*READING TEXT:*

"""

New Zealand declares two coronavirus cases
New Zealand's more than three-week streak without a coronavirus infection has ended, after officials confirmed two new cases in the country on Tuesday.
The cases are two women who returned to New Zealand from the United Kingdom earlier this month were released from quarantine after a parent died, but were not tested for COVID-19 before being allowed to leave Auckland.
New Zealand has recently dropped its coronavirus restrictions to 'Level 1' after 24 days in a row of no new infection in the country.
In a press conference on Tuesday the Director-General of Health, Dr. Ashley Bloomfield, confirmed the women, who are from the same family, began managed isolation on 7 June, and applied for a compassionate exemption to return to Wellington on 12 June.
But when their parent passed away sooner than expected, the compassionate exemption process was expedited and the two were permitted to travel the next day in a private vehicle, without stopping, to Wellington to be with another family member and plan the funeral.

"""

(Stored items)
"""

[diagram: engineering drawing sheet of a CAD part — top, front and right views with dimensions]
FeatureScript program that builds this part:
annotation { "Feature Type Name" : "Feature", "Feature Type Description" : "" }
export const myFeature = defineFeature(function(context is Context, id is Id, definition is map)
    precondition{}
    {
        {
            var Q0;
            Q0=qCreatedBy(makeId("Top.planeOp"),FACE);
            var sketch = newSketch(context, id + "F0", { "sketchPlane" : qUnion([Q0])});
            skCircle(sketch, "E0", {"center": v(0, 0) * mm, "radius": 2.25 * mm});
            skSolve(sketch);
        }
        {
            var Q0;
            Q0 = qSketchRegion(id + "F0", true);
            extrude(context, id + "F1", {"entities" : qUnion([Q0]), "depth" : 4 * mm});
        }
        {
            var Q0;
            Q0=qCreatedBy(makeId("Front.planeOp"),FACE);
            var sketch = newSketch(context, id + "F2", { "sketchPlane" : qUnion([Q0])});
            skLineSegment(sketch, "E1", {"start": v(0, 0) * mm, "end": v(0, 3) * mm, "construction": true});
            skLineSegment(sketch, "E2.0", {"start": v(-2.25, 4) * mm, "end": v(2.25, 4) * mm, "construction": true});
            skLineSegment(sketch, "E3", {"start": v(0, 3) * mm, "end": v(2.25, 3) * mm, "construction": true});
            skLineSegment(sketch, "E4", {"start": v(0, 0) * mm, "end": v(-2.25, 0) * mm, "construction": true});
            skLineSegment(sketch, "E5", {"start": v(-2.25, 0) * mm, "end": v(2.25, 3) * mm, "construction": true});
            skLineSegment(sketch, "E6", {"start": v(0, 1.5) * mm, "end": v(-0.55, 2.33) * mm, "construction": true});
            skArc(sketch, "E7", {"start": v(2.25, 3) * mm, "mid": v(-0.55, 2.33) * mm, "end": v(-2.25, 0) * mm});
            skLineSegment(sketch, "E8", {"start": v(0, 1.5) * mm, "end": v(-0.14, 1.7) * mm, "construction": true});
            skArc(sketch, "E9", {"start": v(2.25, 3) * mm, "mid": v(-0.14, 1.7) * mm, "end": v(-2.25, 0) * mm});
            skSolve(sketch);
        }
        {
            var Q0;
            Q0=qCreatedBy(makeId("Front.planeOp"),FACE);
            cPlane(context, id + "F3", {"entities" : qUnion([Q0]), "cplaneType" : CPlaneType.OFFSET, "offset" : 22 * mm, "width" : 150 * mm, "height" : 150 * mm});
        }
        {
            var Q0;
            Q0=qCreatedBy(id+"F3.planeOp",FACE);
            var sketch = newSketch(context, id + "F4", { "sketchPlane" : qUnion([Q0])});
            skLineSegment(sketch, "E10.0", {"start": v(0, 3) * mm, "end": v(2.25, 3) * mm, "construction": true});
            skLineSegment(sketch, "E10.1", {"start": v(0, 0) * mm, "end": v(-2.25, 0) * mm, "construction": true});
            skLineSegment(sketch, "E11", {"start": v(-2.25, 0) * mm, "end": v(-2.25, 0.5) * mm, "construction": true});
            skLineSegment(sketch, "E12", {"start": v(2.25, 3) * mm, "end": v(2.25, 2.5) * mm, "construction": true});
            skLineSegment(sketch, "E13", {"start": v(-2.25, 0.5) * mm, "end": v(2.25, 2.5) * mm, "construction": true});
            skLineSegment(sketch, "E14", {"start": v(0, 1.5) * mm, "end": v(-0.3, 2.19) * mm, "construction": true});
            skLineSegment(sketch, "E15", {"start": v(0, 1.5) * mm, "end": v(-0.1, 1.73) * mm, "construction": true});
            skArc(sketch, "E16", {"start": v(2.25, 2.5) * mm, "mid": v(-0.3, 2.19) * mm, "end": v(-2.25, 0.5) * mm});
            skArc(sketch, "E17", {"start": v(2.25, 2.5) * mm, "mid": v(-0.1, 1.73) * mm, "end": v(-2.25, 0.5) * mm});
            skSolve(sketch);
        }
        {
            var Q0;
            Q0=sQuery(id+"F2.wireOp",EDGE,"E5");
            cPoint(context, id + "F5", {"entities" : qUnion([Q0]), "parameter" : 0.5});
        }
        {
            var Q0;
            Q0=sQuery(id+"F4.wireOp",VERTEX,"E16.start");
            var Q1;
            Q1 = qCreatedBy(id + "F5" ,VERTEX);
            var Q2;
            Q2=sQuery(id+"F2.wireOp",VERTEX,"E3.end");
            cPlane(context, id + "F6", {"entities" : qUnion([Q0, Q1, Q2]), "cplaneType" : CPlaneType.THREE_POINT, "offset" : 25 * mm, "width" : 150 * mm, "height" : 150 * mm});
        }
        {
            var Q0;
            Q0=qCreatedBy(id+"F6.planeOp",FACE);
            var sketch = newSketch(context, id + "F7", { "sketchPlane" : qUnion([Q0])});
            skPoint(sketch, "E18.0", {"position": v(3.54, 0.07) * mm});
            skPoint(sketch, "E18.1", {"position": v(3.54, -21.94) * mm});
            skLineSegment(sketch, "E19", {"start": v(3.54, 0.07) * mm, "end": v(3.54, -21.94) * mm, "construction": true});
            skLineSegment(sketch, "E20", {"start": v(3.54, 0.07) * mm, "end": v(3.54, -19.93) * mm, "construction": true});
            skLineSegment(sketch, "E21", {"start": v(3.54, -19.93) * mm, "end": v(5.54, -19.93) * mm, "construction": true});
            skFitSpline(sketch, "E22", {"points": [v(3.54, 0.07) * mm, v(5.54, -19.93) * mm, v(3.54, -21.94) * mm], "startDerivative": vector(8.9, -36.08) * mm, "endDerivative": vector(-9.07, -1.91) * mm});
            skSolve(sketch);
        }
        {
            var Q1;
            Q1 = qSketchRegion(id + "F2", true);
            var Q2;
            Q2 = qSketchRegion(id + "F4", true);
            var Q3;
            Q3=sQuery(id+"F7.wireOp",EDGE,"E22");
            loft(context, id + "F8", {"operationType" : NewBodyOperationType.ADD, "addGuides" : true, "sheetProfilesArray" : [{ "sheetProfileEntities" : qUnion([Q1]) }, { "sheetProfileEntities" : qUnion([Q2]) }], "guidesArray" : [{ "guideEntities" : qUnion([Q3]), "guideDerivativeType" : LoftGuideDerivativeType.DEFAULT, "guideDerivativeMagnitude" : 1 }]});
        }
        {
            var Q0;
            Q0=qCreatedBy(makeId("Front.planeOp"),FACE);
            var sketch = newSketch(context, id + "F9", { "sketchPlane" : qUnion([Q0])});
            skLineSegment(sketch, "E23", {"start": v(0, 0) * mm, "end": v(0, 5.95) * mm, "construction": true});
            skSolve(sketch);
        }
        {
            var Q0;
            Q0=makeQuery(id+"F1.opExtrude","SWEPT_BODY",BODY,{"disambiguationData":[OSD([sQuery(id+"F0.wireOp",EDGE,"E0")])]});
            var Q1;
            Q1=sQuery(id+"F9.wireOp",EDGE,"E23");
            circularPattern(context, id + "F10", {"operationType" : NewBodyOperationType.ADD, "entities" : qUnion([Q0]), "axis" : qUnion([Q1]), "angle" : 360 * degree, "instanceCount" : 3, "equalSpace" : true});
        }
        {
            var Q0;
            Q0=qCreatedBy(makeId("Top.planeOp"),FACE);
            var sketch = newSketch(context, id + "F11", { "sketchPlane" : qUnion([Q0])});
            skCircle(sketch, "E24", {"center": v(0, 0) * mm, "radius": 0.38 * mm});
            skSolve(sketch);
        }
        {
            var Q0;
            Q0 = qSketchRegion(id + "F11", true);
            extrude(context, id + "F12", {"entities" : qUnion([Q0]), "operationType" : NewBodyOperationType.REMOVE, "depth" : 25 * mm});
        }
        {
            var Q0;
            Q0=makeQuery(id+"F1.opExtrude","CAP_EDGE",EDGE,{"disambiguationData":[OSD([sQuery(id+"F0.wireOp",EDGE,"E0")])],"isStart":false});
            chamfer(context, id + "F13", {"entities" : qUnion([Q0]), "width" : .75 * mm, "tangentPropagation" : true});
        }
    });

"""

*WHAT THE EXERCISE ASKS:*
Write out the complete article on New Zealand's two new coronavirus cases word for word, including its headline. None of the data above is needed.

*RESPONSE AREA:*
New Zealand declares two coronavirus cases
New Zealand's more than three-week streak without a coronavirus infection has ended, after officials confirmed two new cases in the country on Tuesday.
The cases are two women who returned to New Zealand from the United Kingdom earlier this month were released from quarantine after a parent died, but were not tested for COVID-19 before being allowed to leave Auckland.
New Zealand has recently dropped its coronavirus restrictions to 'Level 1' after 24 days in a row of no new infection in the country.
In a press conference on Tuesday the Director-General of Health, Dr. Ashley Bloomfield, confirmed the women, who are from the same family, began managed isolation on 7 June, and applied for a compassionate exemption to return to Wellington on 12 June.
But when their parent passed away sooner than expected, the compassionate exemption process was expedited and the two were permitted to travel the next day in a private vehicle, without stopping, to Wellington to be with another family member and plan the funeral.